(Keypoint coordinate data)
◇ ◇ ◇ ◇ ◇ ◇ ◇

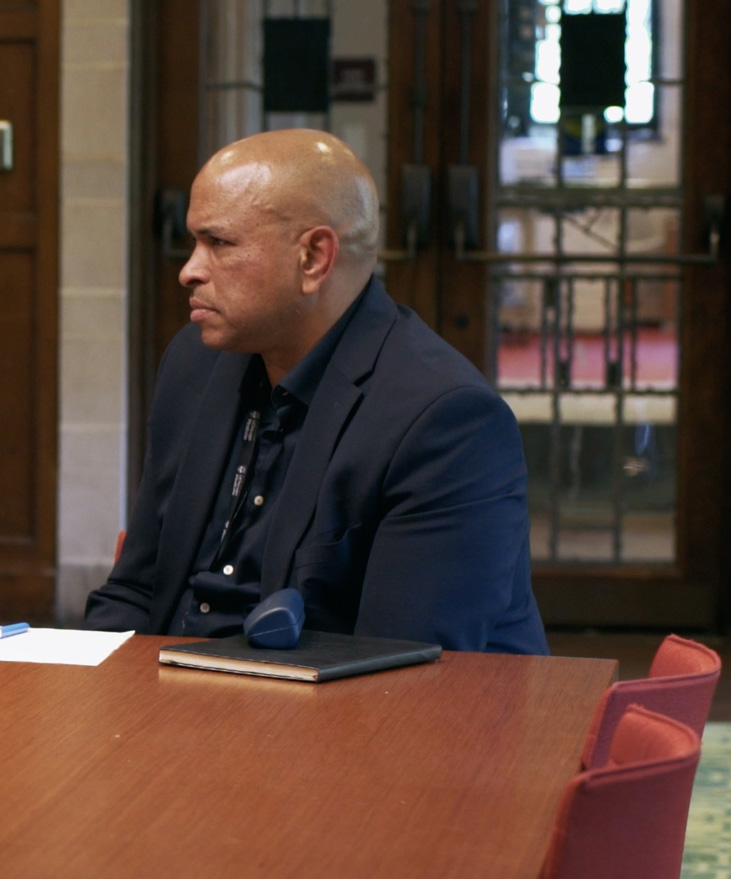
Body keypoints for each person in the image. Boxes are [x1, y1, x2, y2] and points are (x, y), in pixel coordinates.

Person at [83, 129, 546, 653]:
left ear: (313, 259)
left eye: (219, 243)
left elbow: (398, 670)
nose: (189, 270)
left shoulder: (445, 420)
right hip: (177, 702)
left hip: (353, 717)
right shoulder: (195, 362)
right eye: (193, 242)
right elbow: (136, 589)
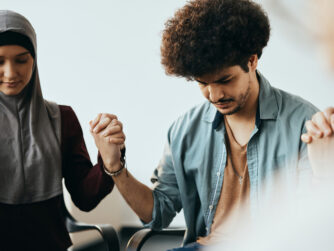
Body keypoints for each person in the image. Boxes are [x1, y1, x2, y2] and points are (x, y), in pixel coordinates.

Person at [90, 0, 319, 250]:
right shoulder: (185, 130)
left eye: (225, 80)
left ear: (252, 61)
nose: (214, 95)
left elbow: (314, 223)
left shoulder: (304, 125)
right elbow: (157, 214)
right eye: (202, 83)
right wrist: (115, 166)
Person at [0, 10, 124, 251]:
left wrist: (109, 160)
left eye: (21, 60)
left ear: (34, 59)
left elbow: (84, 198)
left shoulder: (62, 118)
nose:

◇ ◇ ◇ ◇ ◇ ◇ ◇

=== TASK GOAL ===
Because the copy must hold no pictures, return only the lines that run from the line containing "left hip: (353, 717)" to the end of the data above, each exactly as it stands.

=== WRITTEN REPLY ===
left hip: (353, 717)
right shoulder: (195, 362)
right eye: (193, 242)
right elbow: (136, 589)
Body keypoints for each person in the image. Boxes are [x1, y1, x2, y2] and points are (x, y), in pixel coordinates.

Person at [90, 0, 319, 250]:
right shoulder: (185, 130)
left eye: (225, 80)
left ear: (252, 61)
nose: (214, 95)
left elbow: (314, 223)
left shoulder: (304, 125)
right elbow: (157, 214)
right eye: (202, 83)
right wrist: (115, 166)
Person at [0, 10, 124, 251]:
left wrist: (109, 160)
left eye: (21, 60)
left ear: (34, 59)
left elbow: (84, 198)
left shoulder: (62, 118)
nose:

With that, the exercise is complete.